TİKA Başkanı Serdar Çam paralel yapının karalama kampanyasını, MEB’in yurtdışına açacağı okullara nasıl katkı yapacaklarını anlattı. Yurtdışında açılacak okulların çalışmalarını Bakanlar Kurulu’nun yürüttüğünü hatırlatan Çam, “Bu tamamlandıktan sonra tabi çeşitli kurumların görevleri olacak. Bir kısmını devletin yürüttüğü, bir kısmının da STK’ların destek verdiği şekilde sonuç itibariyle bütün dünyada eğitim gönüllüleri adı altında malum yapının vermiş olduğu zararı ve oluşan sıkıntıyı gidermeye dönük bir çalışma yapılacak. Birçok insanın eğitim ihtiyacının karşılanması için ve o dönemde güvenildiğinden bu gruba emanet edilmişti. Ancak görülen ve gelinen sonuç itibariyle yaşanan ihanet süreci ortaya çıktı" şeklinde konuştu.
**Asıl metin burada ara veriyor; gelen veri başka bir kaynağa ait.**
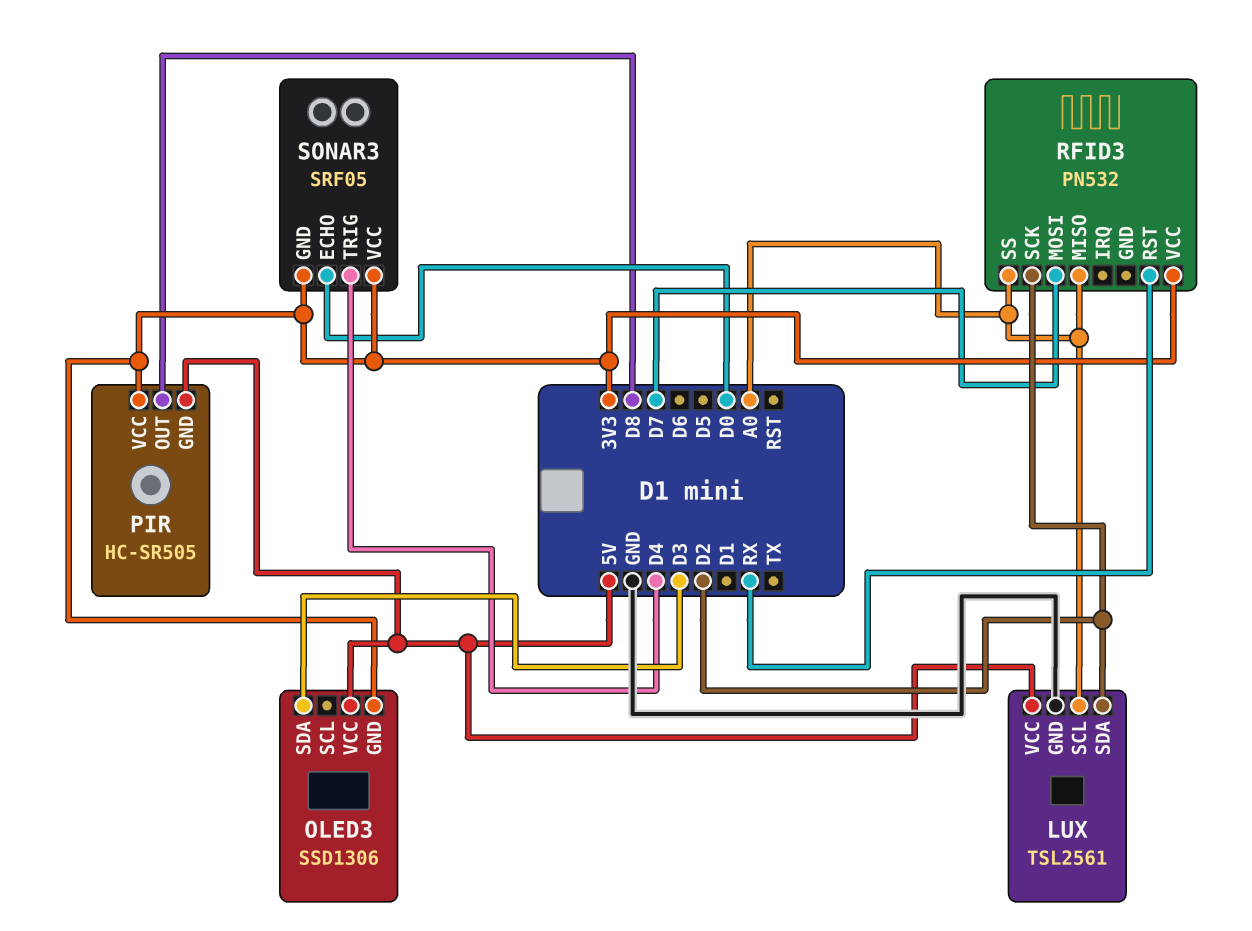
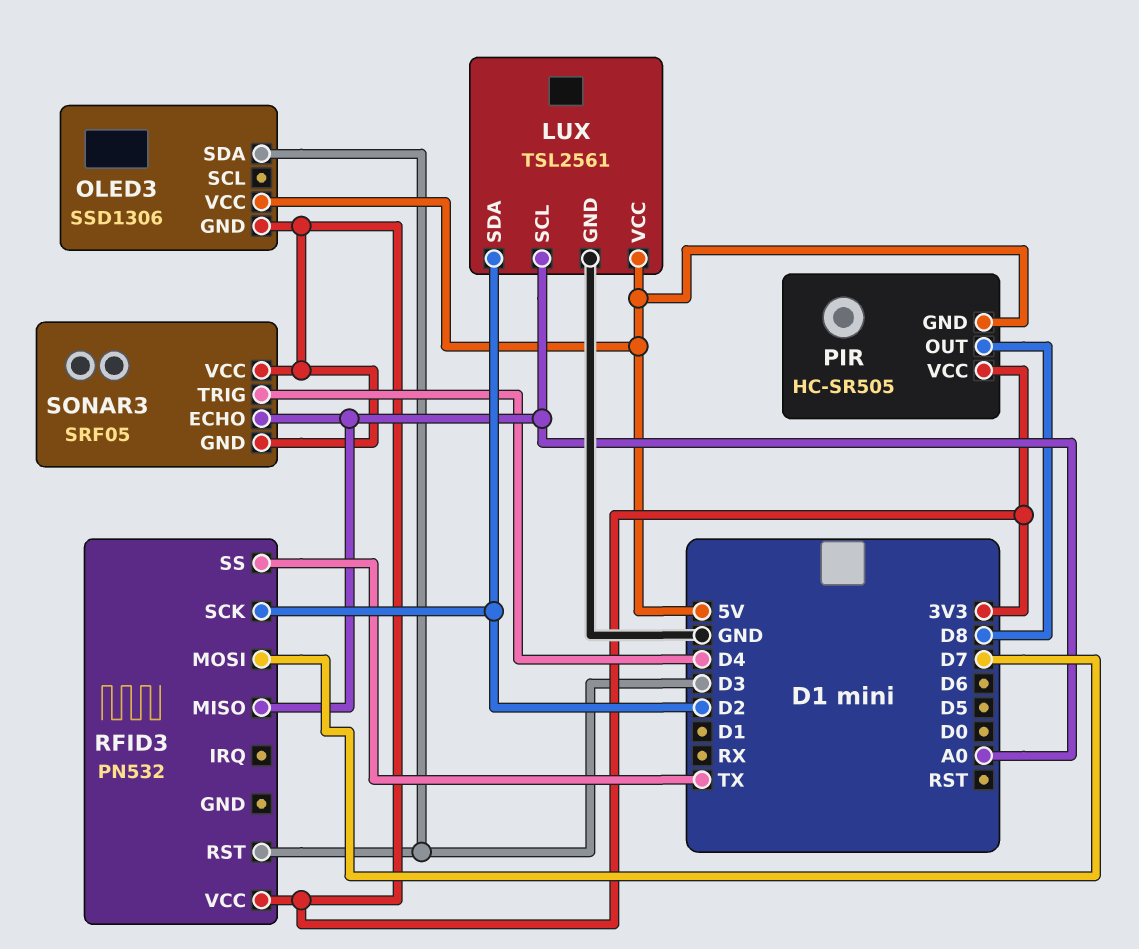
RFID3 pin RST: RX -> D3
RFID3 pin SS: A0 -> TX
SONAR3 pin ECHO: D0 -> A0

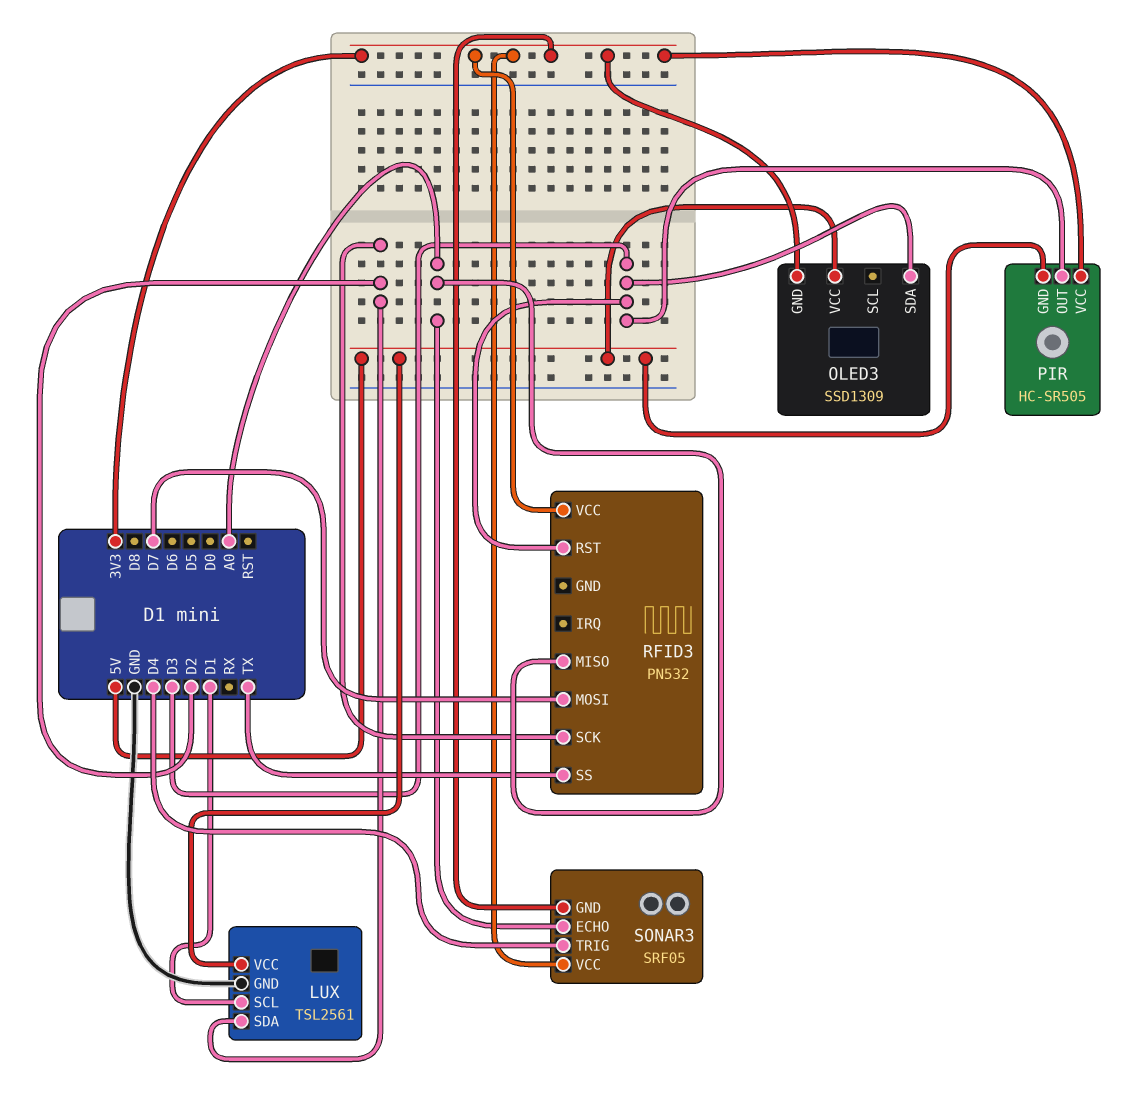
LUX pin SCL: A0 -> D1
OLED3: SSD1306 -> SSD1309
PIR pin OUT: D8 -> D3

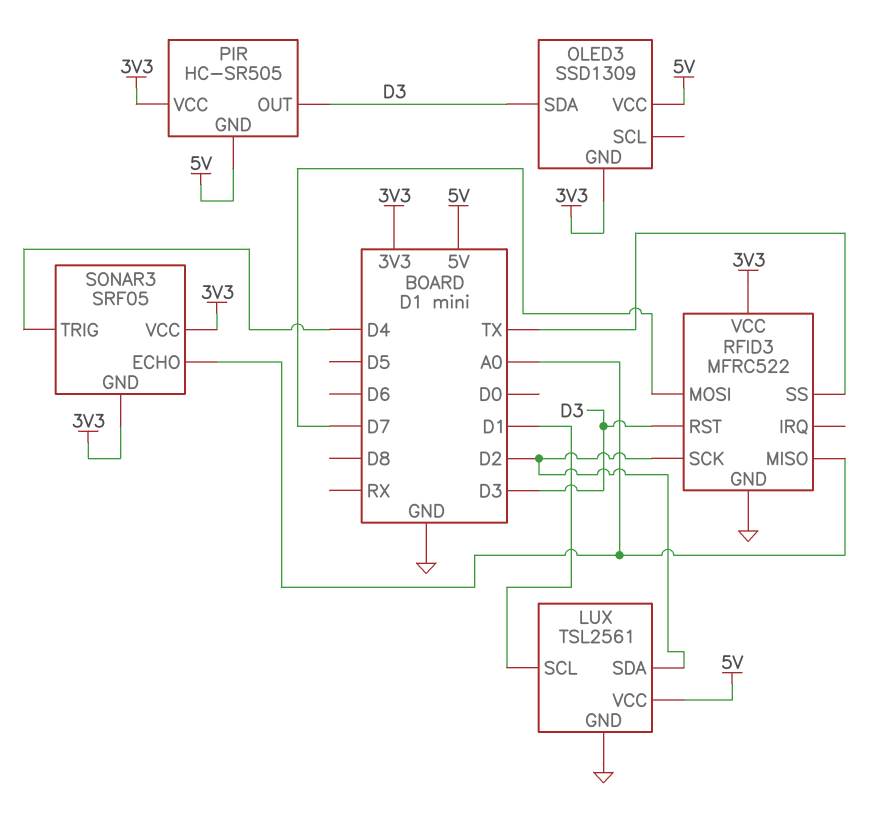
RFID3: PN532 -> MFRC522
RFID3 pin GND: none -> GND

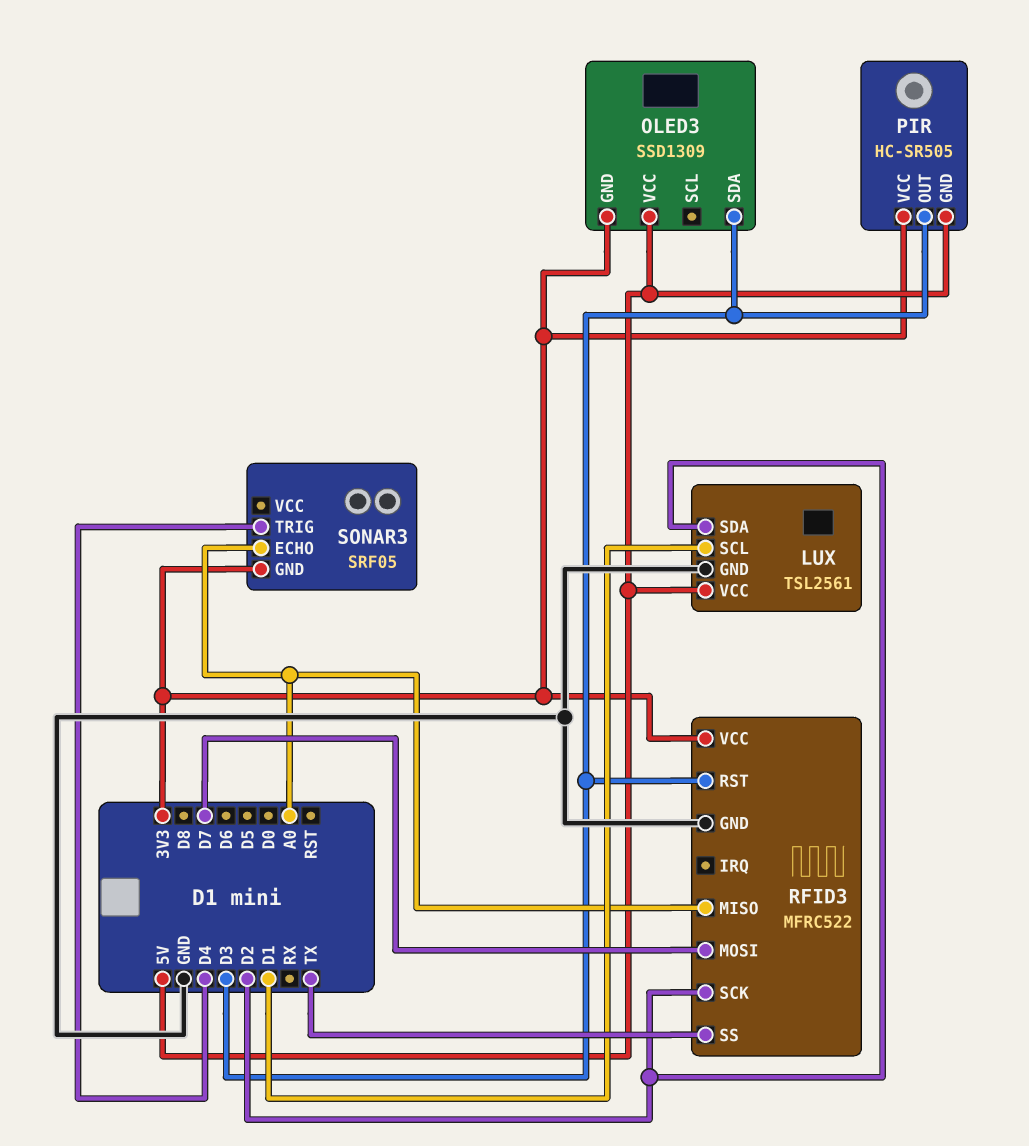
SONAR3 pin VCC: 3V3 -> none

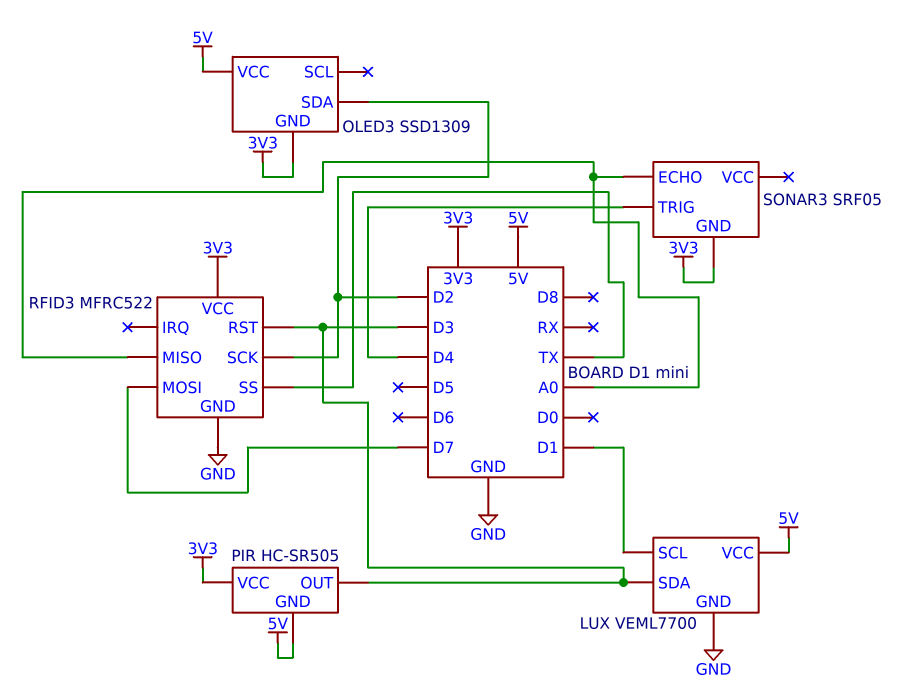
LUX: TSL2561 -> VEML7700
LUX pin SDA: D2 -> D3
OLED3 pin SDA: D3 -> D2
EĞİTİME DAHA ÇOK KATKI SAĞLAYACAĞIZ
Pek çok ülkede bu eğitimin sağlıklı ve güvenilir şekilde yürütülmesinin hedeflendiğini belirten Çam "O ülkelerin devlet başkanları, yöneticileri bizzat Türkiye heyetlerinden eğitimin desteklenmesi konusunda bunu talep ediyorlar. Bu yüzden devletimiz MEB koordinasyonu ile bir oluşumu sağladıktan sonra belirli bir çatı altında bu süreci geliştirecek. Sonuçta devletin ve pek çok STK’nın daha etkin ve daha güçlü imkanları ile güzel bir şekilde olacak. TİKA’nın da yurtdışı tecrübesi, kalkınma tecrübelerinden de istifa edilecek şekilde bizim de bir katkımızın olacağını tahmin ediyoruz” ifadelerini kullandı.
Eğitime dolaylı olarak hatta zaman zaman da direk destek olduklarını söyleyen Çam, “Bu çerçevede iyi niyetli, düzgün o ülkenin çıkarlarına uygun, Türkiye’ye karşı olmamış düzgün prensipleri ile çalışan çeşitli yerel STK’ın eğitim çalışmalarına desteklerimiz oluyor. Yani okullarının tadilatı, ekipman ihtiyacı, hatta yeni okul binalarının kurulması gibi çalışmalarla Balkanlarda ve Afrika’da o ülkelerinin Milli Eğitim Bakanlıklarına ya da o ülkenin STK’larına yapıp hibe ettiğimiz onlarca okul var” şeklinde konuştu.
TİKA’nın yaptığı çalışmaları engellemenin kimsenin haddi olmadığını vurgulayan Çam, “Biz Başbakanlığa bağlı bir kurumuz. Devletine karşı gelmiş, devletine savaş açmış hiçbir STK’nın verebileceği bir zarar olmaz. Bu yapı ancak kendine zarar verir. Paralel yapının yaşamış olduğu süreç de budur. Paralel yapı kendi ayağına sıktı. Ayağından öte aslında kalbine sıktı” diye konuştu.
YAPTIKLAR İÇİ KOF BÜYÜK BİR BLÖF
“17 Aralık sürecinden önce birçok sıkıntılarına, eksikliklerine rağmen biz uluslararası arenada bizim topraklarımızın insanıdır, bizim insanımızdır, milli yaklaşımdır diye devletin bütün birimlerimiz, siyasilerimiz her zaman onların önlerini açtı” diyen Çam şöyle devam etti: “Ancak paralel yapının büyük bir ihanet çetesi ve büyük bir uluslararası taşeronluk organizasyonun bir parçası olduğunu fark ettikten sonra tedbirler alınmaya başlandı. Paralel yapı aslında uluslararası arenada içi kof büyük bir blöftür. Ne iş dünyası açısından, ne eğitim açısından ne sosyal çalışmalar açısından gözüktüğü kadar etkili olan bir yapı değildir. 3-5 tane küçük esnaf konumundaki insanların belli bölgeye giderek koca koca iş adamlarıymış gibi görüntü vermesiyle ortaya çıkan bir yapıdır.”